Let $G$ be any group, and let $\phi:G\to G$ be given by $\phi(g)=g^{-1}$. Is $\phi$ a homomorphism?
My answer thus far:
I just start by seeing if the homomorphism property $\phi(ab)=\phi(a)\phi(b)$ is satisfied:
$\phi(g_1g_2)=(g_1g_2)^{-1}=g_2^{-1}g_1^{-1}=\phi(g_2g_1)=\phi(g_2)\phi(g_1)$
(EDIT: Added the last part, $=\phi(g_2)\phi(g_1)$)
So... $\phi$ is a homomorphism, but only if G is an abelian group?
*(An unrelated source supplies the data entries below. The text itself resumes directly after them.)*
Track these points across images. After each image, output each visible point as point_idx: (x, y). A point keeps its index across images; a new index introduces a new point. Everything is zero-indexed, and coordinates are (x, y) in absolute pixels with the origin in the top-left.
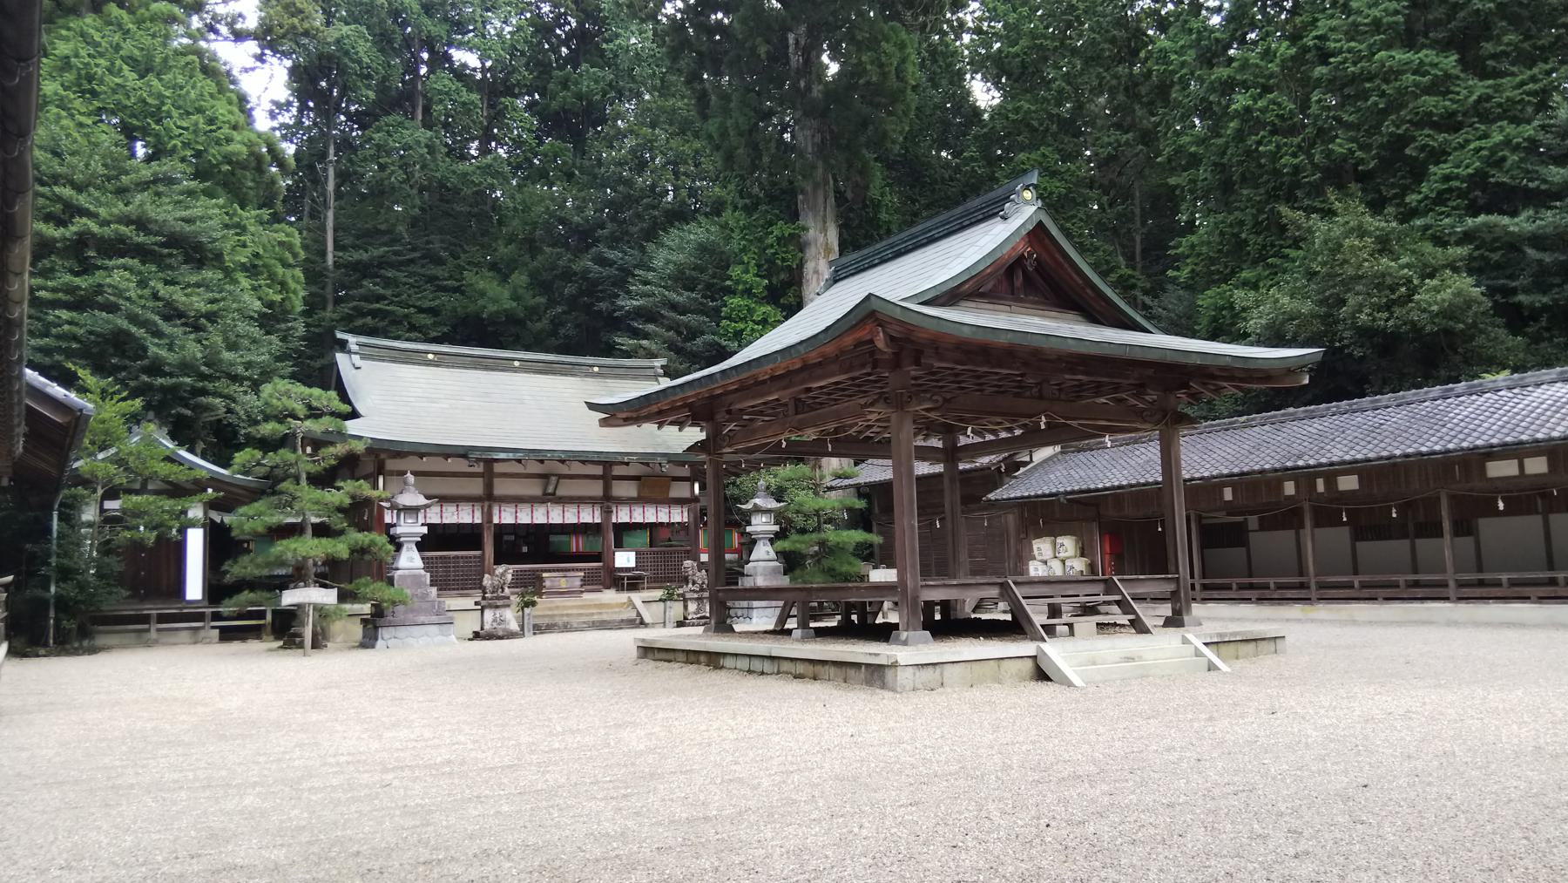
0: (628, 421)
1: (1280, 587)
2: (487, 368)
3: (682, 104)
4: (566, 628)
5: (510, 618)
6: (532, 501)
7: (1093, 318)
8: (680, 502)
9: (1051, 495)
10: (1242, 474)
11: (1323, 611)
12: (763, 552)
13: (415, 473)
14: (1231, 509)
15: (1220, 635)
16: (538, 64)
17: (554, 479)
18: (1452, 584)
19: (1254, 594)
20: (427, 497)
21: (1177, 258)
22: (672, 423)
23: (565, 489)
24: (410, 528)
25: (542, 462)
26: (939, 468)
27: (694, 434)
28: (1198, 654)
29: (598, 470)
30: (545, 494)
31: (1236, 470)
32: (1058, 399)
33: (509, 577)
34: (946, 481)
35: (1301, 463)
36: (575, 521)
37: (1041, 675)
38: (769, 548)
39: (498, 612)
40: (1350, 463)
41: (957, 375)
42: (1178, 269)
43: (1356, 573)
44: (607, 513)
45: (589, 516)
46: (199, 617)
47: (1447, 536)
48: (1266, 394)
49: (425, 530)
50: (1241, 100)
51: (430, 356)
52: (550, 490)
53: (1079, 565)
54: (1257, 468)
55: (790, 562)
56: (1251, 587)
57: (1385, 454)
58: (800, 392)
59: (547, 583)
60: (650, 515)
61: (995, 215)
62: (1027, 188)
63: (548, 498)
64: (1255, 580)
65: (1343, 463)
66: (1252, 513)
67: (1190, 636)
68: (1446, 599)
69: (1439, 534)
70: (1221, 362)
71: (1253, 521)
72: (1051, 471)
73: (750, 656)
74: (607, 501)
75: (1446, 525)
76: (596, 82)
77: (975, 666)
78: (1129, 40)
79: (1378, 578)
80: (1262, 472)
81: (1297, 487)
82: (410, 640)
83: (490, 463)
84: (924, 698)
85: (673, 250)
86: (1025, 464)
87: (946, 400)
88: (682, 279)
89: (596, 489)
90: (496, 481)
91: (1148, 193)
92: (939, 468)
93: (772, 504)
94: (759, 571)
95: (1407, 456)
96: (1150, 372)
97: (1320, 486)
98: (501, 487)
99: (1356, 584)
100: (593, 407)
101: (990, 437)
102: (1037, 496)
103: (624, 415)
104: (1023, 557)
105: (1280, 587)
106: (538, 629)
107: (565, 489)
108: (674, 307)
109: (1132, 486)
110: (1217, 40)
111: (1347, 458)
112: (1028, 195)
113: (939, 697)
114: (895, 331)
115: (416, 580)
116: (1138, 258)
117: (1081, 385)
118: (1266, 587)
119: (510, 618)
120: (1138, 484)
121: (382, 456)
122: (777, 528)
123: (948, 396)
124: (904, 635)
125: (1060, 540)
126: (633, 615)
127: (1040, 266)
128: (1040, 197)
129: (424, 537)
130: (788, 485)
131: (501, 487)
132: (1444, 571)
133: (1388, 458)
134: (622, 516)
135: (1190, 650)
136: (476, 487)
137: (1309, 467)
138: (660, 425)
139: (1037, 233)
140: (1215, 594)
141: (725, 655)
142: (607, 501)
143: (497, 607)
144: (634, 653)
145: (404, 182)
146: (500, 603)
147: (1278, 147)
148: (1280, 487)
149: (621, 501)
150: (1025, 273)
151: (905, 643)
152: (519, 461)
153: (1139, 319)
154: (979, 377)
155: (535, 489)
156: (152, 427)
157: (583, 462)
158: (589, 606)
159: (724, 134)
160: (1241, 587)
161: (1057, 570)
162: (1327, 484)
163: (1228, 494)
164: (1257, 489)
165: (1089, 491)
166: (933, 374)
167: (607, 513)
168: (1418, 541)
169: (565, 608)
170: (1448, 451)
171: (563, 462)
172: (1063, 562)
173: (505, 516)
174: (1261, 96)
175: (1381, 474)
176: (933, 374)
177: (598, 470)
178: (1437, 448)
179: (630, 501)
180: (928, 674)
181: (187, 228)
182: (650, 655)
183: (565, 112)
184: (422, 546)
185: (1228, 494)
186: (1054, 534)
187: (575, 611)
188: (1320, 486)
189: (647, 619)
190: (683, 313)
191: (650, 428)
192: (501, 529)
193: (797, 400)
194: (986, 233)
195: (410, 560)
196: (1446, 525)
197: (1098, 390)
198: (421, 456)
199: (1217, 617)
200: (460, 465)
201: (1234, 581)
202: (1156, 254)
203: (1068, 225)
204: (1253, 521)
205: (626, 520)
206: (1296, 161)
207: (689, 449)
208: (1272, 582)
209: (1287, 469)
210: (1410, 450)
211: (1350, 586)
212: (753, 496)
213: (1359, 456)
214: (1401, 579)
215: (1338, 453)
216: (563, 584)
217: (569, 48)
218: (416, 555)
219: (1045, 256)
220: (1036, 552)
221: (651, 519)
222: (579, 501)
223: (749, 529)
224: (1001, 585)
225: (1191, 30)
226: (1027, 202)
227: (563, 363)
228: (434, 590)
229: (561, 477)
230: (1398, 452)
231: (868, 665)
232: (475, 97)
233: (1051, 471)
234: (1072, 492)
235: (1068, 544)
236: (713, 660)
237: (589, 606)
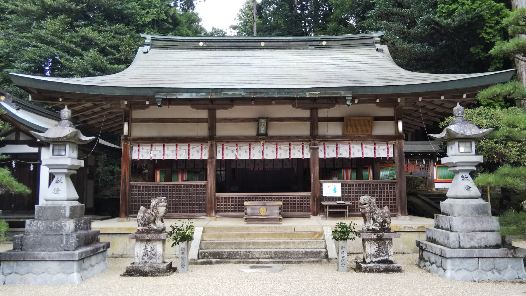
8: (385, 139)
23: (275, 130)
30: (258, 134)
38: (470, 182)
39: (149, 246)
44: (314, 150)
45: (299, 152)
51: (201, 44)
59: (249, 211)
60: (356, 151)
90: (218, 125)
94: (457, 210)
98: (222, 130)
107: (275, 130)
122: (479, 159)
131: (222, 130)
134: (329, 152)
136: (202, 130)
143: (148, 241)
146: (149, 237)
149: (326, 139)
155: (250, 131)
158: (280, 235)
167: (314, 150)
173: (229, 153)
179: (335, 139)
189: (332, 254)
192: (324, 162)
205: (333, 155)
216: (263, 211)
222: (289, 140)
229: (270, 120)
237: (280, 235)
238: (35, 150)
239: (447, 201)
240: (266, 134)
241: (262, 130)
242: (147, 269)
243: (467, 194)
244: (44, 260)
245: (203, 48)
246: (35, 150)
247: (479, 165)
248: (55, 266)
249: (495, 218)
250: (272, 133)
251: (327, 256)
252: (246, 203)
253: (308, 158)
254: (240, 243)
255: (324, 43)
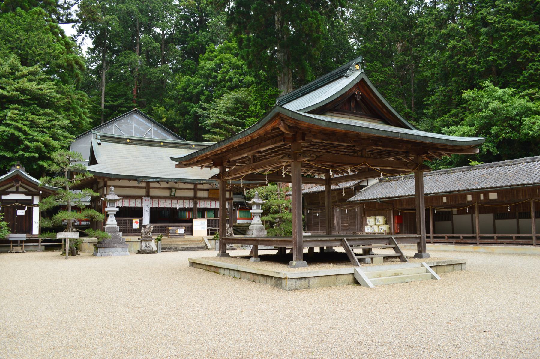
0: (186, 165)
1: (464, 238)
2: (150, 145)
3: (234, 44)
4: (176, 249)
5: (153, 245)
6: (165, 198)
7: (387, 123)
9: (374, 199)
10: (451, 192)
11: (482, 248)
12: (257, 222)
13: (114, 186)
14: (446, 206)
15: (438, 263)
16: (184, 32)
17: (174, 190)
18: (534, 238)
19: (454, 240)
20: (119, 196)
21: (427, 105)
22: (206, 166)
23: (179, 194)
24: (112, 209)
25: (167, 183)
26: (323, 188)
27: (216, 171)
28: (427, 271)
29: (192, 186)
30: (171, 196)
31: (448, 190)
32: (370, 157)
33: (152, 229)
34: (326, 193)
35: (474, 188)
36: (157, 206)
37: (356, 282)
40: (495, 188)
41: (325, 146)
42: (427, 109)
43: (495, 233)
44: (195, 204)
45: (188, 205)
46: (37, 241)
47: (533, 219)
48: (462, 157)
49: (118, 209)
50: (452, 43)
51: (128, 141)
52: (173, 194)
53: (385, 228)
54: (457, 189)
55: (269, 225)
56: (453, 238)
57: (509, 184)
58: (255, 153)
59: (171, 231)
61: (343, 76)
62: (357, 64)
63: (172, 197)
64: (455, 235)
65: (492, 188)
66: (454, 208)
67: (424, 264)
68: (532, 244)
69: (530, 217)
70: (440, 142)
71: (455, 211)
72: (376, 189)
73: (230, 269)
74: (195, 199)
75: (533, 214)
76: (205, 38)
77: (325, 278)
78: (410, 21)
79: (504, 235)
80: (459, 191)
81: (473, 197)
82: (111, 253)
83: (148, 183)
84: (299, 294)
85: (226, 100)
86: (365, 186)
87: (317, 157)
88: (229, 111)
89: (191, 194)
90: (151, 190)
91: (415, 79)
92: (323, 188)
93: (261, 201)
94: (254, 228)
95: (518, 185)
96: (410, 146)
97: (482, 197)
98: (153, 192)
99: (495, 238)
100: (173, 159)
101: (345, 174)
102: (369, 200)
103: (185, 163)
104: (363, 224)
105: (464, 238)
106: (164, 250)
108: (226, 122)
109: (406, 196)
110: (443, 19)
111: (494, 186)
112: (357, 67)
113: (305, 294)
114: (289, 123)
115: (112, 230)
116: (413, 106)
117: (381, 151)
118: (459, 238)
119: (153, 245)
120: (409, 195)
121: (106, 180)
122: (262, 211)
123: (319, 155)
124: (294, 263)
125: (378, 217)
126: (204, 245)
127: (363, 98)
128: (363, 68)
129: (117, 212)
130: (269, 193)
131: (153, 192)
132: (531, 233)
133: (510, 186)
134: (202, 205)
135: (423, 269)
137: (477, 189)
138: (202, 167)
139: (361, 84)
140: (439, 240)
141: (220, 268)
142: (195, 199)
143: (147, 241)
144: (188, 264)
145: (130, 76)
146: (147, 239)
147: (467, 62)
148: (466, 197)
150: (356, 101)
151: (295, 267)
152: (158, 182)
153: (406, 123)
154: (335, 147)
156: (18, 167)
157: (184, 183)
158: (186, 241)
159: (248, 55)
160: (449, 238)
161: (376, 230)
162: (484, 196)
163: (445, 200)
164: (456, 198)
165: (389, 198)
166: (314, 145)
167: (195, 204)
168: (520, 220)
169: (176, 241)
170: (535, 183)
171: (176, 183)
172: (379, 226)
174: (460, 41)
175: (505, 192)
176: (314, 145)
177: (192, 186)
178: (530, 182)
179: (204, 199)
180: (302, 282)
181: (40, 92)
182: (194, 265)
183: (193, 49)
184: (117, 215)
185: (445, 200)
186: (375, 215)
187: (180, 243)
188: (482, 197)
189: (209, 247)
190: (231, 125)
191: (197, 168)
192: (435, 198)
193: (254, 157)
194: (339, 83)
195: (112, 221)
196: (533, 214)
197: (389, 154)
198: (120, 180)
199: (438, 252)
200: (134, 183)
201: (446, 235)
202: (419, 106)
203: (385, 92)
204: (455, 211)
205: (169, 206)
206: (473, 67)
207: (211, 178)
208: (461, 236)
209: (469, 190)
210: (519, 183)
211: (493, 238)
212: (253, 197)
213: (498, 185)
214: (514, 236)
215: (488, 184)
217: (264, 70)
218: (114, 219)
219: (365, 94)
220: (368, 222)
221: (214, 206)
222: (184, 198)
223: (251, 211)
224: (341, 240)
225: (433, 14)
226: (357, 70)
227: (181, 144)
228: (121, 234)
229: (176, 189)
230: (514, 184)
231: (275, 277)
232: (158, 45)
233: (376, 189)
234: (383, 198)
235: (381, 219)
236: (216, 269)
237: (186, 241)
238: (30, 198)
239: (252, 225)
240: (174, 196)
241: (173, 194)
242: (148, 251)
243: (258, 223)
244: (116, 247)
245: (128, 143)
246: (30, 198)
247: (262, 213)
248: (120, 249)
249: (266, 231)
250: (177, 195)
251: (207, 248)
252: (170, 228)
253: (498, 219)
254: (171, 245)
255: (194, 146)
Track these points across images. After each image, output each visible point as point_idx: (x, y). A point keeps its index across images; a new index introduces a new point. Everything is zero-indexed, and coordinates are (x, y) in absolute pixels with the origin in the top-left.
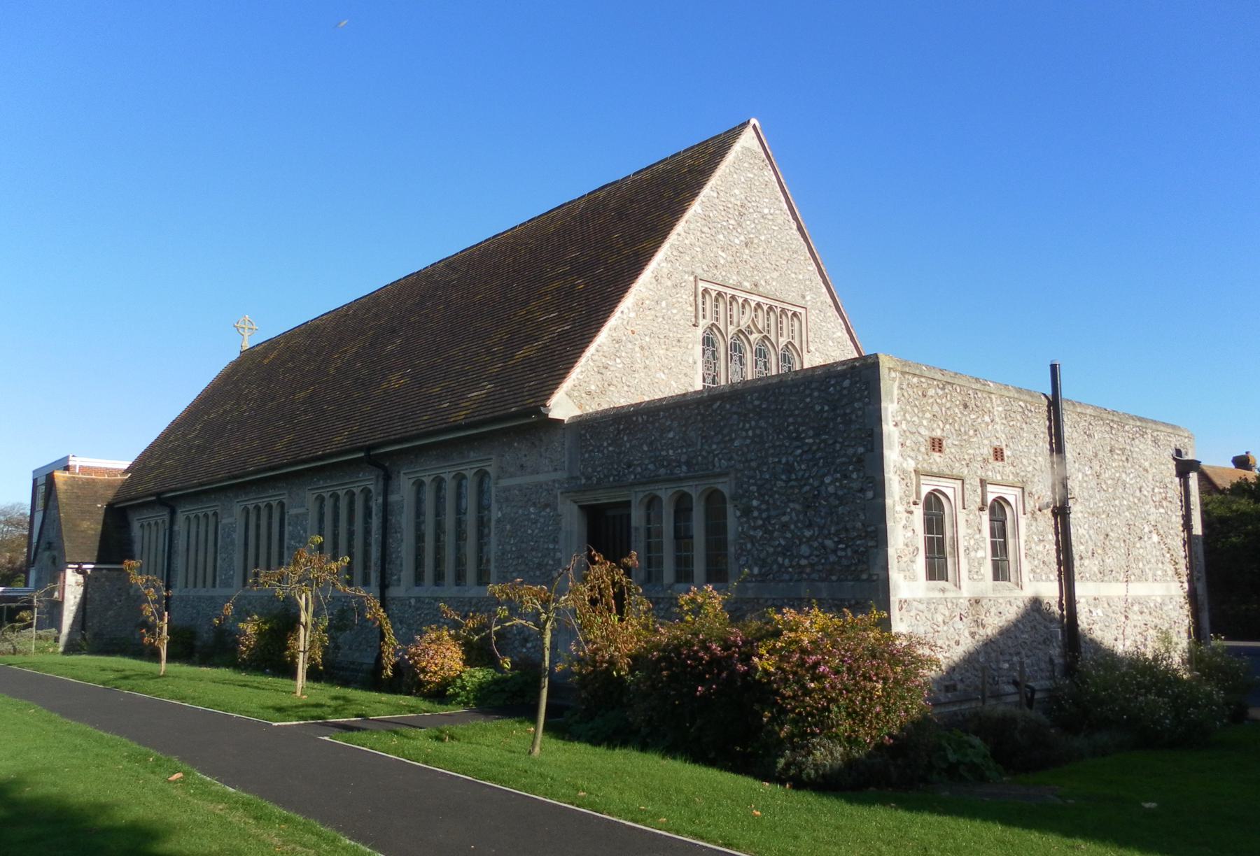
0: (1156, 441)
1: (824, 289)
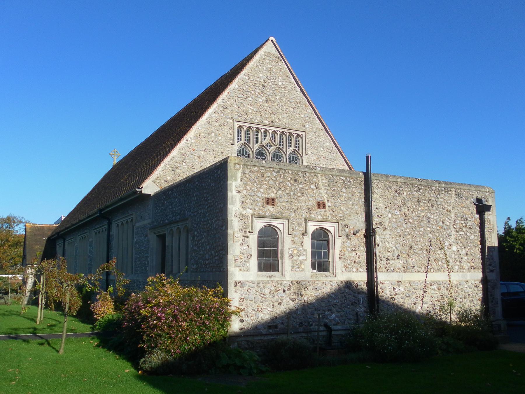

I'm probably doing something wrong here.
On
You are exactly right, except you should have written: $$\cdots = g_2^{-1}g_1^{-1} = \phi(g_2)\phi(g_1)$$ In general $\phi(g) = g^{-1}$ defines an isomorphism from $G$ to its opposite group $G^\text{op}$, which has the same underlying set as $G$, but his operation is ``reversed''. Ie, if the operation of $G$ is $\cdot$ and the operation of $G^{\text{op}}$ is $*$, then $b*a := a\cdot b$.
Indeed as you observed $\phi$ is only an automorphism if $G$ is abelian, which is precisely when $G^\text{op} = G$.
In general, $\phi$ is not a homomorphism. We only need to consider a non-abelian group with $a,b$ such that $ab\neq ba$.
Then if $\phi$ is a homomorphism we have $\phi(ab)=b^{-1}a^{-1}=a^{-1}b^{-1}$
or $ab=ba$, a contradiction.